| What is required |
Switch "Aceptar" to "Acepto" throughout the rows below, reproducing everything else unchanged and leaving out the pictures.

:: Records provided ::

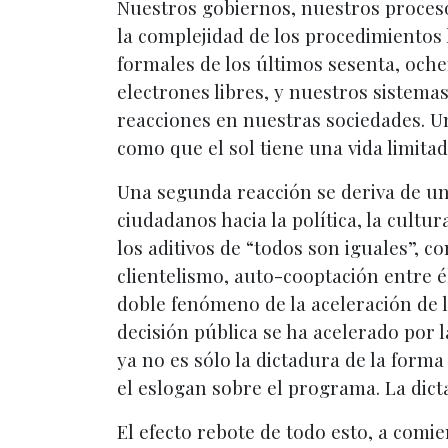
Nuestros gobiernos, nuestros proceso
la complejidad de los procedimientos
formales de los últimos sesenta, och
electrones libres, y nuestros sistema
reacciones en nuestras sociedades. Una
como que el sol tiene una vida limitad
Una segunda reacción se deriva de un
ciudadanos hacia la política, la cultur
los aditivos de “todos son iguales”, 
clientelismo, auto-cooptación entre é
doble fenómeno de la aceleración de lo
decisión pública se ha acelerado por l
ya no es sólo la dictadura de la forma 
el eslogan sobre el programa. La dict
El efecto rebote de todo esto, a comi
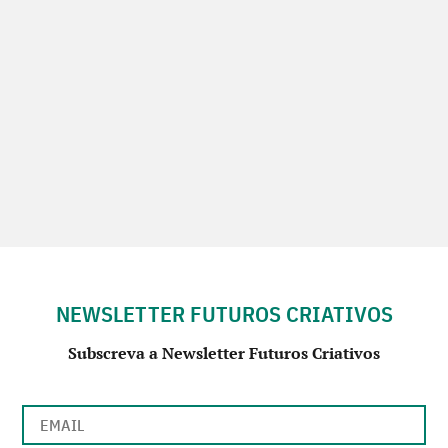
NEWSLETTER FUTUROS CRIATIVOS
Subscreva a Newsletter Futuros Criativos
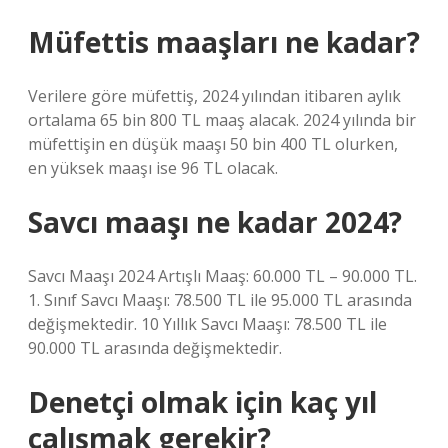
Müfettis maaşları ne kadar?
Verilere göre müfettiş, 2024 yılından itibaren aylık
ortalama 65 bin 800 TL maaş alacak. 2024 yılında bir
müfettişin en düşük maaşı 50 bin 400 TL olurken,
en yüksek maaşı ise 96 TL olacak.
Savcı maaşı ne kadar 2024?
Savcı Maaşı 2024 Artışlı Maaş: 60.000 TL – 90.000 TL.
1. Sınıf Savcı Maaşı: 78.500 TL ile 95.000 TL arasında
değişmektedir. 10 Yıllık Savcı Maaşı: 78.500 TL ile
90.000 TL arasında değişmektedir.
Denetçi olmak için kaç yıl
çalışmak gerekir?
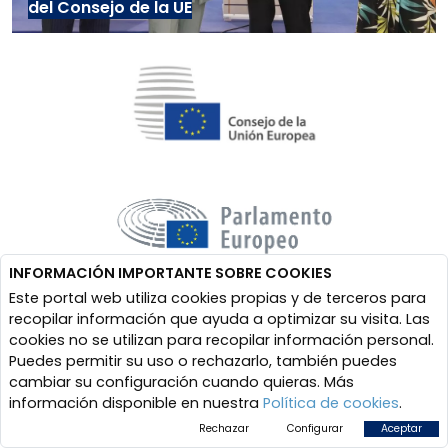
del Consejo de la UE
INFORMACIÓN IMPORTANTE SOBRE COOKIES
Este portal web utiliza cookies propias y de terceros para
recopilar información que ayuda a optimizar su visita. Las
cookies no se utilizan para recopilar información personal.
Puedes permitir su uso o rechazarlo, también puedes
cambiar su configuración cuando quieras. Más
información disponible en nuestra
Política de cookies
.
Rechazar
Configurar
Aceptar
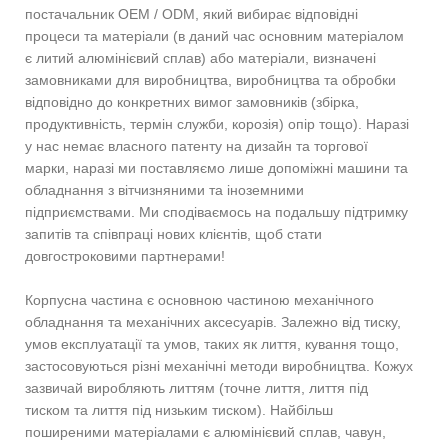
постачальник OEM / ODM, який вибирає відповідні
процеси та матеріали (в даний час основним матеріалом
є литий алюмінієвий сплав) або матеріали, визначені
замовниками для виробництва, виробництва та обробки
відповідно до конкретних вимог замовників (збірка,
продуктивність, термін служби, корозія) опір тощо). Наразі
у нас немає власного патенту на дизайн та торгової
марки, наразі ми поставляємо лише допоміжні машини та
обладнання з вітчизняними та іноземними
підприємствами. Ми сподіваємось на подальшу підтримку
запитів та співпраці нових клієнтів, щоб стати
довгостроковими партнерами!
Корпусна частина є основною частиною механічного
обладнання та механічних аксесуарів. Залежно від тиску,
умов експлуатації та умов, таких як лиття, кування тощо,
застосовуються різні механічні методи виробництва. Кожух
зазвичай виробляють литтям (точне лиття, лиття під
тиском та лиття під низьким тиском). Найбільш
поширеними матеріалами є алюмінієвий сплав, чавун,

:::

| Answer to the exercise |
Nuestros gobiernos, nuestros proceso
la complejidad de los procedimientos
formales de los últimos sesenta, och
electrones libres, y nuestros sistema
reacciones en nuestras sociedades. Una
como que el sol tiene una vida limitad
Una segunda reacción se deriva de un
ciudadanos hacia la política, la cultur
los aditivos de “todos son iguales”, 
clientelismo, auto-cooptación entre é
doble fenómeno de la aceleración de lo
decisión pública se ha acelerado por l
ya no es sólo la dictadura de la forma 
el eslogan sobre el programa. La dict
El efecto rebote de todo esto, a comi
NEWSLETTER FUTUROS CRIATIVOS
Subscreva a Newsletter Futuros Criativos
Müfettis maaşları ne kadar?
Verilere göre müfettiş, 2024 yılından itibaren aylık
ortalama 65 bin 800 TL maaş alacak. 2024 yılında bir
müfettişin en düşük maaşı 50 bin 400 TL olurken,
en yüksek maaşı ise 96 TL olacak.
Savcı maaşı ne kadar 2024?
Savcı Maaşı 2024 Artışlı Maaş: 60.000 TL – 90.000 TL.
1. Sınıf Savcı Maaşı: 78.500 TL ile 95.000 TL arasında
değişmektedir. 10 Yıllık Savcı Maaşı: 78.500 TL ile
90.000 TL arasında değişmektedir.
Denetçi olmak için kaç yıl
çalışmak gerekir?
del Consejo de la UE
INFORMACIÓN IMPORTANTE SOBRE COOKIES
Este portal web utiliza cookies propias y de terceros para
recopilar información que ayuda a optimizar su visita. Las
cookies no se utilizan para recopilar información personal.
Puedes permitir su uso o rechazarlo, también puedes
cambiar su configuración cuando quieras. Más
información disponible en nuestra
Política de cookies
.
Rechazar
Configurar
Acepto
постачальник OEM / ODM, який вибирає відповідні
процеси та матеріали (в даний час основним матеріалом
є литий алюмінієвий сплав) або матеріали, визначені
замовниками для виробництва, виробництва та обробки
відповідно до конкретних вимог замовників (збірка,
продуктивність, термін служби, корозія) опір тощо). Наразі
у нас немає власного патенту на дизайн та торгової
марки, наразі ми поставляємо лише допоміжні машини та
обладнання з вітчизняними та іноземними
підприємствами. Ми сподіваємось на подальшу підтримку
запитів та співпраці нових клієнтів, щоб стати
довгостроковими партнерами!
Корпусна частина є основною частиною механічного
обладнання та механічних аксесуарів. Залежно від тиску,
умов експлуатації та умов, таких як лиття, кування тощо,
застосовуються різні механічні методи виробництва. Кожух
зазвичай виробляють литтям (точне лиття, лиття під
тиском та лиття під низьким тиском). Найбільш
поширеними матеріалами є алюмінієвий сплав, чавун,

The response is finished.